** Opening DATA LISTING block **

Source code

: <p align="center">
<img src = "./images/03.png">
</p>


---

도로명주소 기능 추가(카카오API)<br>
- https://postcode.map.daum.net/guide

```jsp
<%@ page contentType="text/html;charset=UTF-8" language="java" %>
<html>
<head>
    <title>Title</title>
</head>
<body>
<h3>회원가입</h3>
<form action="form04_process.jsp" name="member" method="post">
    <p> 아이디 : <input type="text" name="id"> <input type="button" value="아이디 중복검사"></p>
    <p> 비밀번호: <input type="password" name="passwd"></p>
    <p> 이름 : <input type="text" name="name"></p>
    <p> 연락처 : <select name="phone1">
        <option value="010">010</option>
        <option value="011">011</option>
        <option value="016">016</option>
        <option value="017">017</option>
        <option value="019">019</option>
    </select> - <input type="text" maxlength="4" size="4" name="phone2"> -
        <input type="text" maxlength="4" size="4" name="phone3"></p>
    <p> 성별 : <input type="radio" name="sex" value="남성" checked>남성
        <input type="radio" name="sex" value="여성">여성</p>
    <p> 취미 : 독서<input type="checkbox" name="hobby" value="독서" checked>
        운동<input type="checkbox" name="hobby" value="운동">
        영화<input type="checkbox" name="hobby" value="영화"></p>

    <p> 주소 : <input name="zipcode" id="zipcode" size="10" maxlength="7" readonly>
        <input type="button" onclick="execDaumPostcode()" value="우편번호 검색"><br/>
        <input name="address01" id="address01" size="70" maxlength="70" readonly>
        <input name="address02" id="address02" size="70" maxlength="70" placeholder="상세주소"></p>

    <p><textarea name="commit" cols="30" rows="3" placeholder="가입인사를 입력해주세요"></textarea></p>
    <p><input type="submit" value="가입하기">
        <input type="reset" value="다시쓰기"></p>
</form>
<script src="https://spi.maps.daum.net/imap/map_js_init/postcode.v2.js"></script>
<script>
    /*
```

** Closing DATA LISTING block **

• PROBLEM DETAILS
If a line of the data above holds the string "checked", count it, then give only the final number.

• TASK RESULT
2